# Limnopilos freshwater micro crabs



## grandb3rry (22 Mar 2010)

I have a few of these guys in my temporary tank. I'm planning on keeping them in my 90litre iwagumi style tank. I heard they are shrimp friendly and good for planted tanks. Did anyone come across them? What are your experiences with them? Any thoughts would be appreciated!


----------



## mr. luke (23 Mar 2010)

They arent at all active and will hide a lot, but they are shrimp friendly.
THey are teratorial so there may be a couple of nips here and there but no deaths.


----------



## Steve Smith (23 Mar 2010)

I believe Gill bought some recently too.  He may not be online for a while as I believe he's just moved house.


----------



## grandb3rry (24 Mar 2010)

Yes that is indeed true that they hiding most of the time! I think I still want them in my new high-tech aquarium...can't wait till it is finished    8) 

Kind regards
Arthur


----------



## frothhelmet (29 Mar 2010)

Here is an interesting video of micro crab zoea.

http://www.youtube.com/watch?v=e7RZI1YQ ... re=related

Although similar, you can tell they are not daphnia/cyclops when they 'flick' their tails later in the video.

The guy/girl who posted the video said in the comments that this was the, "2nd lot of crab larvae from my Limnopilos naiyanetri that came from USA, I have had larvae from supply recieved from Scotland but they were much smaller and did not live as long."

Although he/she doesn't elaborate further, I think we can presume that the larvae aren't surviving.
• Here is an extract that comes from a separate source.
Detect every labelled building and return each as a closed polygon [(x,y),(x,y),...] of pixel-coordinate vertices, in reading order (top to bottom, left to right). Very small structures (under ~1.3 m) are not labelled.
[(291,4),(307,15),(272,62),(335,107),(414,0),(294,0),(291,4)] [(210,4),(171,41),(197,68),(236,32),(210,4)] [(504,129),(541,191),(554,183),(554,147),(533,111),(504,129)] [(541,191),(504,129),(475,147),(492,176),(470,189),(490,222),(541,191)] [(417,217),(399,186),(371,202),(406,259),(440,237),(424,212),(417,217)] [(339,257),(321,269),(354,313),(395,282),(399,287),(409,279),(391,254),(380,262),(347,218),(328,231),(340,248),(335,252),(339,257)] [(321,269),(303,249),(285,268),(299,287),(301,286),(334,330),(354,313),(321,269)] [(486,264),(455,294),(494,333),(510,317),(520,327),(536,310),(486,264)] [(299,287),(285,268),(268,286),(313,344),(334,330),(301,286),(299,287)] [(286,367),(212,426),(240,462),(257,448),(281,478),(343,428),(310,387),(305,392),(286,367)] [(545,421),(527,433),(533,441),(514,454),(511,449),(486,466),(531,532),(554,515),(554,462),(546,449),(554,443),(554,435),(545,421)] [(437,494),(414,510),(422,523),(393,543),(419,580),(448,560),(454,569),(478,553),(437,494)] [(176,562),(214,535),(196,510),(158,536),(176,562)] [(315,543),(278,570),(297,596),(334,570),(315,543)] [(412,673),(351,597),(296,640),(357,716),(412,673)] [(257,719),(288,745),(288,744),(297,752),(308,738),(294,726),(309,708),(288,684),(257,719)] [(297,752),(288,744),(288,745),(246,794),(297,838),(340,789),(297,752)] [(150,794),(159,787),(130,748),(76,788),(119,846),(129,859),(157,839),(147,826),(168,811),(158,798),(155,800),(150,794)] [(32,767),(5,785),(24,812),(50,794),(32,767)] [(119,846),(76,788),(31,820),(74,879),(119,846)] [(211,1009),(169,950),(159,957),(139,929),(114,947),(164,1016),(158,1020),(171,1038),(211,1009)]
Could be that they need more plankton (infosuria, etc) in the water column to feed on. Pity, would be great to get this thing to breed successfully without special rearing in normal aquaria...


----------



## frothhelmet (29 Mar 2010)

Here are some more vids of the zoea. Some interesting stuff in the video comments too.

http://www.youtube.com/watch?v=sWAdJiJj ... re=related

http://www.youtube.com/watch?v=7MLiEUkN ... re=related


----------